Advocates also worry that if more isn’t done to help vulnerable consumers understand the risks, the expanding reverse-mortgage market could melt down just like the subprime-mortgage market did ahead of the financial crisis.
“The public, policy makers and legislators should be aware that this time, yesterday’s subprime lenders are now preying on a growing elderly population who are trying to remain financially independent in their own homes during a depressed economy,” says the report from Consumers Union, the California Advocates for Nursing Home Reform and the Council on Aging Silicon Valley released last week.
Defending reverse mortgages, groups such as RetireSafe and the National Reverse Mortgage Lenders Association say the report fails to acknowledge recent pro-consumer changes.
“I think they’re rattling the cages here without having much concrete to offer or any evidence to back up their allegations that there are widespread problems,” said Peter Bell, president of the NRMLA.
Meanwhile, the Government Accountability Office, Congress’s investigative arm, has found examples of potentially misleading claims in loan-marketing materials. Also, the Federal Bureau of Investigation warned in a March 2009 bulletin that loan officers and real-estate agents have exploited reverse mortgages to defraud senior citizens.

....

■ **Work instructions**: Reproduce word for word the part of the reverse-mortgage passage starting with "Meanwhile, the Government" and going on through "defraud senior citizens.".

■ **Provided records**:
....

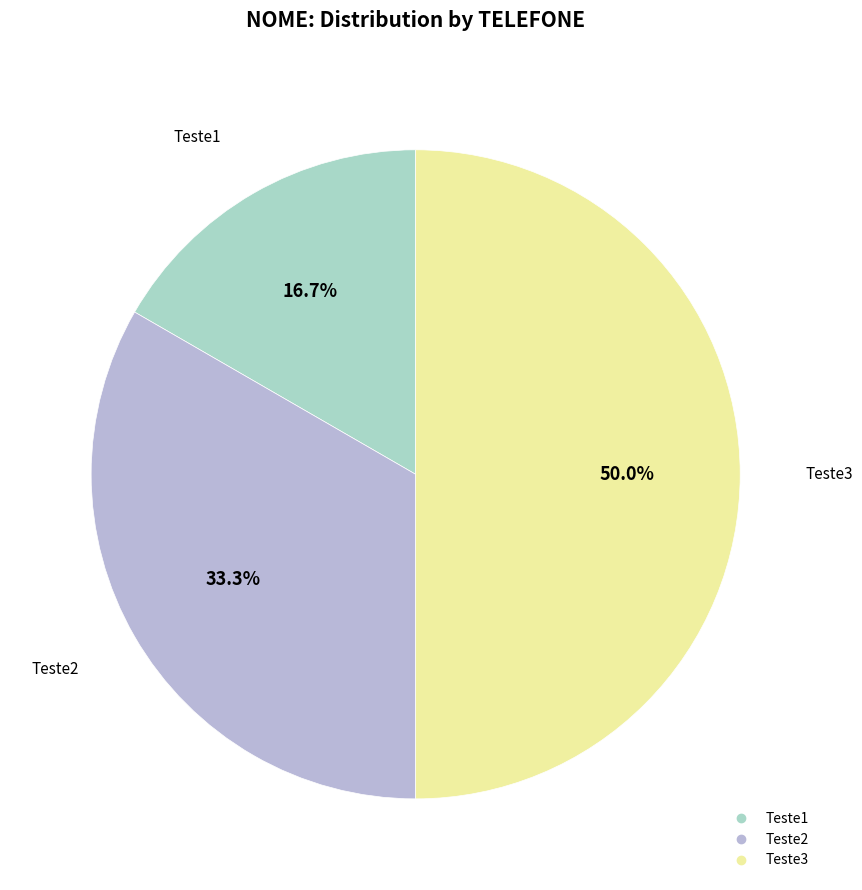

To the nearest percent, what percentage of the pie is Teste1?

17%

....

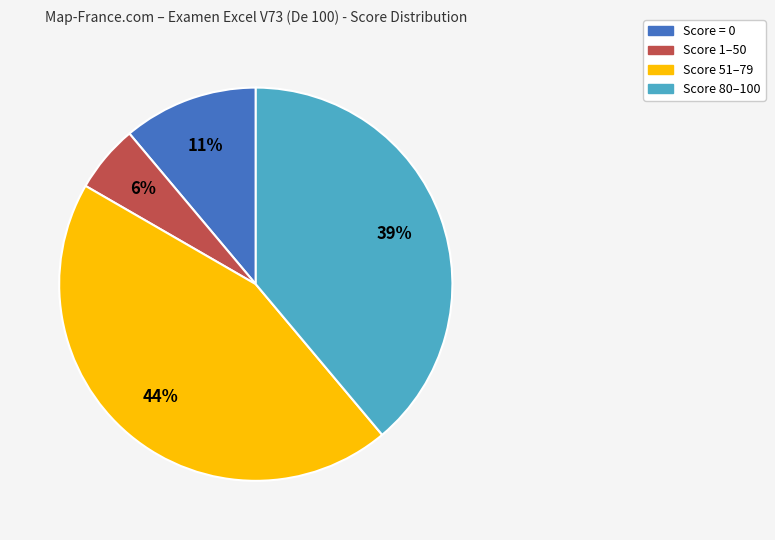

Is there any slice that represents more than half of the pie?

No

....

■ **The answer**:
Meanwhile, the Government Accountability Office, Congress’s investigative arm, has found examples of potentially misleading claims in loan-marketing materials. Also, the Federal Bureau of Investigation warned in a March 2009 bulletin that loan officers and real-estate agents have exploited reverse mortgages to defraud senior citizens.